Factory+: a connected, smart factory driven by data16 May 2022
In an article for The Manufacturer, Lindsay Lee, data scientist at the University of Sheffield AMRC, explains how experts like her are working side-by-side with engineers at the AMRC’s Factory 2050 to show manufacturers how to get the most out of big data.
‘So, what data do you want?’
When a data scientist enters a new field, this is often the first question they are asked. The most common response? Often, it is simply: ‘Well, I don’t know.’
The truth is, data scientists do not just enjoy working with data for data’s sake, but rather relish problem solving – the answers to which are usually found in the data. Without knowing what problem is waiting to be solved, how can we understand what data we need?
Safe and ethical AI
I am new to the field of manufacturing and my first six months at the University of Sheffield Advanced Manufacturing Research Centre (AMRC) has mostly involved understanding how data is captured, collected and stored, and what sort of data-related problems engineers are facing.

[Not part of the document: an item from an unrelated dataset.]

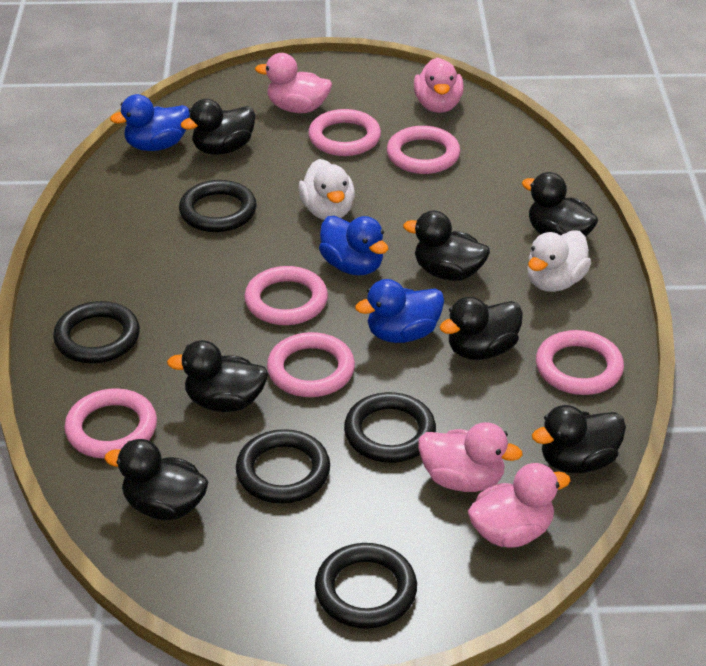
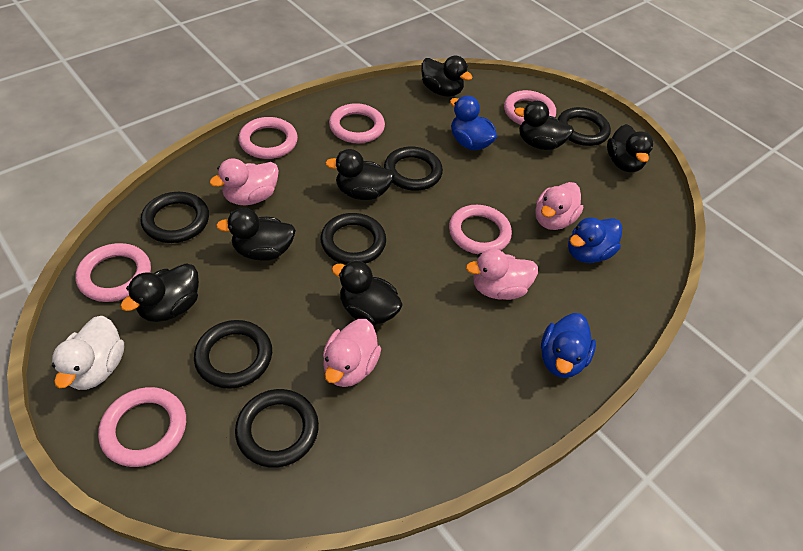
black ring: 5 -> 6
white duck: 2 -> 1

Working in the technology readiness level (TRL) scale between academia and industry means that everything the AMRC does has to work in production. For a data scientist, this puts a huge emphasis on the emerging field of safe and ethical artificial intelligence (AI), especially where high-risk decisions are to be made. We have a basic ethical understanding that everything we do has to be fair and unbiased - this means we consider the data that has not been collected as well as the data that has and recognise the implications of this. We are all aware that if you ‘collect’ the right data you can manipulate the results as you wish but, as a data scientist, we have an ethical obligation to make sure that the results are not simply a result of the data collection method.
Data scientists are also trained in a number of analysis techniques and are able to code this up so that we are not at the mercy of the available software and the limited options this can bring. For me, an interesting part of the safe and ethical movement is the push to move away from ‘black box’ analysis and ensuring that there is some sensible interpretation of the analysis, so that even a right answer hasn’t been found for the wrong reason. Ensuring interpretability of results is important for every step of the process. Why have we collected the data we have? What data can’t we collect? What different analyses have been conducted? How can the results be interpreted? What happens when things go wrong and how do you identify it?
As far as I am aware, there is currently no piece of software used in industry that completely covers this, only people. Those people are us, the data scientists. At the AMRC we are trying to tackle this with the Factory+ project.